EXERCISE REQUIREMENTS =>
Render the records as a Markdown table with the columns Row and Line, one row per line and blank lines left out, starting with the first line of the records and going on through the line with "specialised sections and".

** EXERCISE INPUTS follows **

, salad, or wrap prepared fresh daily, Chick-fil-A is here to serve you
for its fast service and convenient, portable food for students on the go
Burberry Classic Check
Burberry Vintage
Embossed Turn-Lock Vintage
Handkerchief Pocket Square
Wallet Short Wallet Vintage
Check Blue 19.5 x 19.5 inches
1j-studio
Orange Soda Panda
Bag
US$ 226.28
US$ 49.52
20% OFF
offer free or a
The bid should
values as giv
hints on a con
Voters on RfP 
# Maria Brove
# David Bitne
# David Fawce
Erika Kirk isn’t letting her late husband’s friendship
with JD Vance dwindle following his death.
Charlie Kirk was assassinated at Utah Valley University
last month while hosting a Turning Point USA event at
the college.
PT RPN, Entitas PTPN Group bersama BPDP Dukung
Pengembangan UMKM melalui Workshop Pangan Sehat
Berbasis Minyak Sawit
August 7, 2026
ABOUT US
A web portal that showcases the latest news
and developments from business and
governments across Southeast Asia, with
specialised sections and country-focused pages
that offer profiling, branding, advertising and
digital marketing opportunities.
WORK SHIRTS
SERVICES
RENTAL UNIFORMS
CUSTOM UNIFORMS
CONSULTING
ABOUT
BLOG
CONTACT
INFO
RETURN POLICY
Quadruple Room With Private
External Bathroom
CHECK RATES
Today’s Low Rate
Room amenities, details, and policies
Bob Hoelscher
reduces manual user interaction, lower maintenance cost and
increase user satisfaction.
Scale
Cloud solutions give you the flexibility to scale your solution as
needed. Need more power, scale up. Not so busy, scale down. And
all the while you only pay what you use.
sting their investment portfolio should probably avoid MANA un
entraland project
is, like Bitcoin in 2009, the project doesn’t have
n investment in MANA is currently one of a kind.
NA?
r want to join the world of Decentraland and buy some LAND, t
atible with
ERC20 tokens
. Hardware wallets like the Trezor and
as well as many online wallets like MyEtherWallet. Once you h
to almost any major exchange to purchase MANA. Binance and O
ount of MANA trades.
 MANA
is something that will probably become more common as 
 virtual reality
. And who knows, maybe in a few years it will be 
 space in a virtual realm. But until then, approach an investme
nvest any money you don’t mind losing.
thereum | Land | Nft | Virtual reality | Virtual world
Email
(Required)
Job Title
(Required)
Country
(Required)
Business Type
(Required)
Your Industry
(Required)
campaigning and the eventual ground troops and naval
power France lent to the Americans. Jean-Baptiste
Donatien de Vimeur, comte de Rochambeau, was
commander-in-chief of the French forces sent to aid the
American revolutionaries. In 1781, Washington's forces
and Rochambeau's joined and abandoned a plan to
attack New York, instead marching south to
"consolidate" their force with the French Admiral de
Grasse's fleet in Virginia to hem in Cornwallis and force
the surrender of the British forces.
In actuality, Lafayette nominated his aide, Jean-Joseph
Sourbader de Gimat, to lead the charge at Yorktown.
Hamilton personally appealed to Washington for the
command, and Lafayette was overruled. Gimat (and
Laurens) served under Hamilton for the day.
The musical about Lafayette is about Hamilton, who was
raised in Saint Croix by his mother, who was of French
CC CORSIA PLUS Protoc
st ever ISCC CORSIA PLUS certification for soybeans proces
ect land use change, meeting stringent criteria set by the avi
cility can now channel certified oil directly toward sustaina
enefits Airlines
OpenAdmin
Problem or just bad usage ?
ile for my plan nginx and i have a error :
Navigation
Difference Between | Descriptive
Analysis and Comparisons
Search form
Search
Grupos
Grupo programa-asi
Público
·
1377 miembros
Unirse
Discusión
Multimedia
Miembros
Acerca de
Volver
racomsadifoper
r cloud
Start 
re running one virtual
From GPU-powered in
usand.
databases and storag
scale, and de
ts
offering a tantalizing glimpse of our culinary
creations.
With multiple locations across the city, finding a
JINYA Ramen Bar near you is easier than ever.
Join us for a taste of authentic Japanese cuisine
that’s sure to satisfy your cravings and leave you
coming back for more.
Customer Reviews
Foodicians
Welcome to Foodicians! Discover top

** End of EXERCISE INPUTS **

RESULT FOR THIS EXERCISE =>
| Row | Line |
|---|---|
| 1 | , salad, or wrap prepared fresh daily, Chick-fil-A is here to serve you |
| 2 | for its fast service and convenient, portable food for students on the go |
| 3 | Burberry Classic Check |
| 4 | Burberry Vintage |
| 5 | Embossed Turn-Lock Vintage |
| 6 | Handkerchief Pocket Square |
| 7 | Wallet Short Wallet Vintage |
| 8 | Check Blue 19.5 x 19.5 inches |
| 9 | 1j-studio |
| 10 | Orange Soda Panda |
| 11 | Bag |
| 12 | US$ 226.28 |
| 13 | US$ 49.52 |
| 14 | 20% OFF |
| 15 | offer free or a |
| 16 | The bid should |
| 17 | values as giv |
| 18 | hints on a con |
| 19 | Voters on RfP  |
| 20 | # Maria Brove |
| 21 | # David Bitne |
| 22 | # David Fawce |
| 23 | Erika Kirk isn’t letting her late husband’s friendship |
| 24 | with JD Vance dwindle following his death. |
| 25 | Charlie Kirk was assassinated at Utah Valley University |
| 26 | last month while hosting a Turning Point USA event at |
| 27 | the college. |
| 28 | PT RPN, Entitas PTPN Group bersama BPDP Dukung |
| 29 | Pengembangan UMKM melalui Workshop Pangan Sehat |
| 30 | Berbasis Minyak Sawit |
| 31 | August 7, 2026 |
| 32 | ABOUT US |
| 33 | A web portal that showcases the latest news |
| 34 | and developments from business and |
| 35 | governments across Southeast Asia, with |
| 36 | specialised sections and country-focused pages |